## Exercise objective
Print the data that follows exactly, leaving nothing out.

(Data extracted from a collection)

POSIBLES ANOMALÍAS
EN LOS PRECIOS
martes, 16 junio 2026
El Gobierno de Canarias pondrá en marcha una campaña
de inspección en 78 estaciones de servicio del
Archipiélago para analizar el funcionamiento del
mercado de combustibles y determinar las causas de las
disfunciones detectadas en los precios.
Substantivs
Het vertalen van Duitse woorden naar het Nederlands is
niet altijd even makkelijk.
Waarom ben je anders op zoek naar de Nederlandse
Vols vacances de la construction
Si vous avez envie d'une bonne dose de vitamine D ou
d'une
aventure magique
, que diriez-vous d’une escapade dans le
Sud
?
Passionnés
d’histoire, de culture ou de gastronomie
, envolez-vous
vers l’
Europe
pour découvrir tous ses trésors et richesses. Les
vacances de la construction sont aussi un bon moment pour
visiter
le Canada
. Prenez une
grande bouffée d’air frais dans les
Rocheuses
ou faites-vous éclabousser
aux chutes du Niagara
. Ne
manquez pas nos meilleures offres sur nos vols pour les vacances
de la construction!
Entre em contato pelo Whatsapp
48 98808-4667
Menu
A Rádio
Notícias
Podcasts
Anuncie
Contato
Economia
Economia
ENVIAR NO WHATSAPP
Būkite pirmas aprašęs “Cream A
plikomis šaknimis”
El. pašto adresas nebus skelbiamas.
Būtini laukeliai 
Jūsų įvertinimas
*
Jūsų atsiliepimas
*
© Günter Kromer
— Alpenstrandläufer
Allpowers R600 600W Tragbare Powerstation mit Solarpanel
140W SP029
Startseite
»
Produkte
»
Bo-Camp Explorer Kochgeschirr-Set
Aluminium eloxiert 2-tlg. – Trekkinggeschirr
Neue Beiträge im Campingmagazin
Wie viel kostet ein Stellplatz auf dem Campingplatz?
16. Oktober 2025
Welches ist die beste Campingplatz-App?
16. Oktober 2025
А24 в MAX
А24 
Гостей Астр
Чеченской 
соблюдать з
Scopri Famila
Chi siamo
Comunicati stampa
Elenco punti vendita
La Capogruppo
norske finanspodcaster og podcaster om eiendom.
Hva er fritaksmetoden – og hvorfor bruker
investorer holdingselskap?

## Problem solution
POSIBLES ANOMALÍAS
EN LOS PRECIOS
martes, 16 junio 2026
El Gobierno de Canarias pondrá en marcha una campaña
de inspección en 78 estaciones de servicio del
Archipiélago para analizar el funcionamiento del
mercado de combustibles y determinar las causas de las
disfunciones detectadas en los precios.
Substantivs
Het vertalen van Duitse woorden naar het Nederlands is
niet altijd even makkelijk.
Waarom ben je anders op zoek naar de Nederlandse
Vols vacances de la construction
Si vous avez envie d'une bonne dose de vitamine D ou
d'une
aventure magique
, que diriez-vous d’une escapade dans le
Sud
?
Passionnés
d’histoire, de culture ou de gastronomie
, envolez-vous
vers l’
Europe
pour découvrir tous ses trésors et richesses. Les
vacances de la construction sont aussi un bon moment pour
visiter
le Canada
. Prenez une
grande bouffée d’air frais dans les
Rocheuses
ou faites-vous éclabousser
aux chutes du Niagara
. Ne
manquez pas nos meilleures offres sur nos vols pour les vacances
de la construction!
Entre em contato pelo Whatsapp
48 98808-4667
Menu
A Rádio
Notícias
Podcasts
Anuncie
Contato
Economia
Economia
ENVIAR NO WHATSAPP
Būkite pirmas aprašęs “Cream A
plikomis šaknimis”
El. pašto adresas nebus skelbiamas.
Būtini laukeliai 
Jūsų įvertinimas
*
Jūsų atsiliepimas
*
© Günter Kromer
— Alpenstrandläufer
Allpowers R600 600W Tragbare Powerstation mit Solarpanel
140W SP029
Startseite
»
Produkte
»
Bo-Camp Explorer Kochgeschirr-Set
Aluminium eloxiert 2-tlg. – Trekkinggeschirr
Neue Beiträge im Campingmagazin
Wie viel kostet ein Stellplatz auf dem Campingplatz?
16. Oktober 2025
Welches ist die beste Campingplatz-App?
16. Oktober 2025
А24 в MAX
А24 
Гостей Астр
Чеченской 
соблюдать з
Scopri Famila
Chi siamo
Comunicati stampa
Elenco punti vendita
La Capogruppo
norske finanspodcaster og podcaster om eiendom.
Hva er fritaksmetoden – og hvorfor bruker
investorer holdingselskap?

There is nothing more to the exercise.